REQUIRED TASK:
Give the material again in full, matching it exactly.

[BEGIN RECORDS SUPPLIED]

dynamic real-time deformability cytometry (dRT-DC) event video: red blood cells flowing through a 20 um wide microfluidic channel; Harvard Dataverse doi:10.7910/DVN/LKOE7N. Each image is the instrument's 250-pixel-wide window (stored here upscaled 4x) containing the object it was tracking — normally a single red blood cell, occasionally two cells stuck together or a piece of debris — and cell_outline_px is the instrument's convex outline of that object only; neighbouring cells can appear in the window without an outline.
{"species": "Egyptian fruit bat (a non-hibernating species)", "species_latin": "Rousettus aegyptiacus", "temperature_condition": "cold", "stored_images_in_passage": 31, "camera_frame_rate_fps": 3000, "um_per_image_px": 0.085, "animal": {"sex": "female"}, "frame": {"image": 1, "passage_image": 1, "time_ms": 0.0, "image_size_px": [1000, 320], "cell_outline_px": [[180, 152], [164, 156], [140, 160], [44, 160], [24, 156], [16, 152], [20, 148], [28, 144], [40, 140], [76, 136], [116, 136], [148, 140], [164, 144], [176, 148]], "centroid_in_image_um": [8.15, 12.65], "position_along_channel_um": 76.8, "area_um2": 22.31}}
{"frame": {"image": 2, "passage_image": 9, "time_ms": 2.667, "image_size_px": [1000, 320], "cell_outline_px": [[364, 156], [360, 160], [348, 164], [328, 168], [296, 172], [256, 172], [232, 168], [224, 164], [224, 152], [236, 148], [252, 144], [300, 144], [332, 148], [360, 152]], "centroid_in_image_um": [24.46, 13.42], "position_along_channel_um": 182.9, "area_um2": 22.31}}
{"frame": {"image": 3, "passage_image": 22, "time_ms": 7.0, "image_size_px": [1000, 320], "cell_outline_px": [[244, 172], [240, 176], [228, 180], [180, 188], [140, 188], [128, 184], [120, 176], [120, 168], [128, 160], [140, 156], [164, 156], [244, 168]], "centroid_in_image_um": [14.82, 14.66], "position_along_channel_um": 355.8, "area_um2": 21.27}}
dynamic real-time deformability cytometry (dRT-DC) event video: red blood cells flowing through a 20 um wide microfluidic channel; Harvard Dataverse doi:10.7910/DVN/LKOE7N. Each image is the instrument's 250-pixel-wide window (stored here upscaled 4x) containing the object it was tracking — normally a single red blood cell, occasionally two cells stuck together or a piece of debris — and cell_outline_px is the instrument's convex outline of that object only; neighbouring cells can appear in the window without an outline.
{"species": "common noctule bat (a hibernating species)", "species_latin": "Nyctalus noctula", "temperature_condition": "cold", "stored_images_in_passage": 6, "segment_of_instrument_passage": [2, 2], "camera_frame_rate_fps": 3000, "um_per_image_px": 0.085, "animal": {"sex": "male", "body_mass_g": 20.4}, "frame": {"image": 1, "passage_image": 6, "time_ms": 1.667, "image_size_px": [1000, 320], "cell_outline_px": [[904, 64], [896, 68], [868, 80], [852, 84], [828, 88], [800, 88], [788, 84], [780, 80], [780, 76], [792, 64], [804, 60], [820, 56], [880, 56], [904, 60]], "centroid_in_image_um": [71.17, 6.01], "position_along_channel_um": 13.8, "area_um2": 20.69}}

[END RECORDS SUPPLIED]

ANSWER TO THIS PROBLEM:
dynamic real-time deformability cytometry (dRT-DC) event video: red blood cells flowing through a 20 um wide microfluidic channel; Harvard Dataverse doi:10.7910/DVN/LKOE7N. Each image is the instrument's 250-pixel-wide window (stored here upscaled 4x) containing the object it was tracking — normally a single red blood cell, occasionally two cells stuck together or a piece of debris — and cell_outline_px is the instrument's convex outline of that object only; neighbouring cells can appear in the window without an outline.
{"species": "Egyptian fruit bat (a non-hibernating species)", "species_latin": "Rousettus aegyptiacus", "temperature_condition": "cold", "stored_images_in_passage": 31, "camera_frame_rate_fps": 3000, "um_per_image_px": 0.085, "animal": {"sex": "female"}, "frame": {"image": 1, "passage_image": 1, "time_ms": 0.0, "image_size_px": [1000, 320], "cell_outline_px": [[180, 152], [164, 156], [140, 160], [44, 160], [24, 156], [16, 152], [20, 148], [28, 144], [40, 140], [76, 136], [116, 136], [148, 140], [164, 144], [176, 148]], "centroid_in_image_um": [8.15, 12.65], "position_along_channel_um": 76.8, "area_um2": 22.31}}
{"frame": {"image": 2, "passage_image": 9, "time_ms": 2.667, "image_size_px": [1000, 320], "cell_outline_px": [[364, 156], [360, 160], [348, 164], [328, 168], [296, 172], [256, 172], [232, 168], [224, 164], [224, 152], [236, 148], [252, 144], [300, 144], [332, 148], [360, 152]], "centroid_in_image_um": [24.46, 13.42], "position_along_channel_um": 182.9, "area_um2": 22.31}}
{"frame": {"image": 3, "passage_image": 22, "time_ms": 7.0, "image_size_px": [1000, 320], "cell_outline_px": [[244, 172], [240, 176], [228, 180], [180, 188], [140, 188], [128, 184], [120, 176], [120, 168], [128, 160], [140, 156], [164, 156], [244, 168]], "centroid_in_image_um": [14.82, 14.66], "position_along_channel_um": 355.8, "area_um2": 21.27}}
dynamic real-time deformability cytometry (dRT-DC) event video: red blood cells flowing through a 20 um wide microfluidic channel; Harvard Dataverse doi:10.7910/DVN/LKOE7N. Each image is the instrument's 250-pixel-wide window (stored here upscaled 4x) containing the object it was tracking — normally a single red blood cell, occasionally two cells stuck together or a piece of debris — and cell_outline_px is the instrument's convex outline of that object only; neighbouring cells can appear in the window without an outline.
{"species": "common noctule bat (a hibernating species)", "species_latin": "Nyctalus noctula", "temperature_condition": "cold", "stored_images_in_passage": 6, "segment_of_instrument_passage": [2, 2], "camera_frame_rate_fps": 3000, "um_per_image_px": 0.085, "animal": {"sex": "male", "body_mass_g": 20.4}, "frame": {"image": 1, "passage_image": 6, "time_ms": 1.667, "image_size_px": [1000, 320], "cell_outline_px": [[904, 64], [896, 68], [868, 80], [852, 84], [828, 88], [800, 88], [788, 84], [780, 80], [780, 76], [792, 64], [804, 60], [820, 56], [880, 56], [904, 60]], "centroid_in_image_um": [71.17, 6.01], "position_along_channel_um": 13.8, "area_um2": 20.69}}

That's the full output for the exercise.